**Task objective**
Reproduce word for word the lines in the items below, starting at the line containing "Hotel Meandro" and stopping after the line containing "Our clients offer".

+++++

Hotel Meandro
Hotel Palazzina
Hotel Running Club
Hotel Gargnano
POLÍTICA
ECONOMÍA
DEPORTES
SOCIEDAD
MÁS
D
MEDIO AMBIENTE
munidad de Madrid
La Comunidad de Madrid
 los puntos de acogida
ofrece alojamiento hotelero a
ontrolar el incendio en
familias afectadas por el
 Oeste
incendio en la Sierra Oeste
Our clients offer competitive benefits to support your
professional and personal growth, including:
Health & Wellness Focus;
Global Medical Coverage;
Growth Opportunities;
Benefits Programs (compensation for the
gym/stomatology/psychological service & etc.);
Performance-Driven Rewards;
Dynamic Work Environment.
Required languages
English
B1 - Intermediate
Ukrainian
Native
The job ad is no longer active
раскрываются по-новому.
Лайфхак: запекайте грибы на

+++++

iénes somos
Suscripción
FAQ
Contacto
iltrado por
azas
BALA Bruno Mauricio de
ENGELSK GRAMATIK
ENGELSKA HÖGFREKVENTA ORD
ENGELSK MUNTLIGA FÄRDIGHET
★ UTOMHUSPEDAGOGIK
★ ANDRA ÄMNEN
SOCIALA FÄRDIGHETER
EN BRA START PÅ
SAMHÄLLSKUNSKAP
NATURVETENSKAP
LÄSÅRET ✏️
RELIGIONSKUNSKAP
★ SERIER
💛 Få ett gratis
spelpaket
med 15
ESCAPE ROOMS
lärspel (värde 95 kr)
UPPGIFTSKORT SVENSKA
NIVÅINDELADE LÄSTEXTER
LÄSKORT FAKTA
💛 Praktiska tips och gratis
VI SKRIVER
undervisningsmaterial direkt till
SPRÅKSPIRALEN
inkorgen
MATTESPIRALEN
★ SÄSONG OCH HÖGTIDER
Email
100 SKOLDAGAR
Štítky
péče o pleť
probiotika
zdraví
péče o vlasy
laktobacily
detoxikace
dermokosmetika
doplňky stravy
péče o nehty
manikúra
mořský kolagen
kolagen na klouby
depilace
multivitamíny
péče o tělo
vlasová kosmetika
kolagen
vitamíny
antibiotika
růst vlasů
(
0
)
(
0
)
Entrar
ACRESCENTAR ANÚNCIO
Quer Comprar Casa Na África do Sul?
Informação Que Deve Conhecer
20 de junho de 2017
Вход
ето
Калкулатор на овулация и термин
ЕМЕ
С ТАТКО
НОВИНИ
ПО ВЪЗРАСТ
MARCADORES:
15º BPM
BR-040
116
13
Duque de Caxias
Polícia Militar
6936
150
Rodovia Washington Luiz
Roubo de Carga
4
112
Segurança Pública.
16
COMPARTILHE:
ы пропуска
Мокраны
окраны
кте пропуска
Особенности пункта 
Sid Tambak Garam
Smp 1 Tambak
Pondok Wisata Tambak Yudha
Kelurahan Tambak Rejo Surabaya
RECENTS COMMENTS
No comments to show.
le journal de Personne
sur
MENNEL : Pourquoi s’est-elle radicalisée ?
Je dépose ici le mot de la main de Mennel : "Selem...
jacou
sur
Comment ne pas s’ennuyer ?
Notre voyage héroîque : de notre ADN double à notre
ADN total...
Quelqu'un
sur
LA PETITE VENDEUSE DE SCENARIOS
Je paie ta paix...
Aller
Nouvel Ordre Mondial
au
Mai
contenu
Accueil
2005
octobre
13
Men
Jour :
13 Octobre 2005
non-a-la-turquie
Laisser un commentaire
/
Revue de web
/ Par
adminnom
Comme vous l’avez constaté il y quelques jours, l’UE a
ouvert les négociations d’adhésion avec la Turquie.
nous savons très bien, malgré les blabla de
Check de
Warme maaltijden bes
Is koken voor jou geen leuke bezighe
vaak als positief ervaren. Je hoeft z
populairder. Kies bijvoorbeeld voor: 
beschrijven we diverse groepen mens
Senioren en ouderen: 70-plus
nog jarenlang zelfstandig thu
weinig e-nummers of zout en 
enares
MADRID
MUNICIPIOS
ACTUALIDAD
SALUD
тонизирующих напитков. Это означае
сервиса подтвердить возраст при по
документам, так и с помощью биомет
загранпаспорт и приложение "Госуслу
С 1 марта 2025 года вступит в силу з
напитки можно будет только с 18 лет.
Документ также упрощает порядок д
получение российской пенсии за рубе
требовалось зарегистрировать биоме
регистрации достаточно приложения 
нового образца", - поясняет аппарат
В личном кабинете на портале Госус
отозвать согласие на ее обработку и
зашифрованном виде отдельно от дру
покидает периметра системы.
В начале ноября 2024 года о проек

+++++

**Solution to this task**
Hotel Meandro
Hotel Palazzina
Hotel Running Club
Hotel Gargnano
POLÍTICA
ECONOMÍA
DEPORTES
SOCIEDAD
MÁS
D
MEDIO AMBIENTE
munidad de Madrid
La Comunidad de Madrid
 los puntos de acogida
ofrece alojamiento hotelero a
ontrolar el incendio en
familias afectadas por el
 Oeste
incendio en la Sierra Oeste
Our clients offer competitive benefits to support your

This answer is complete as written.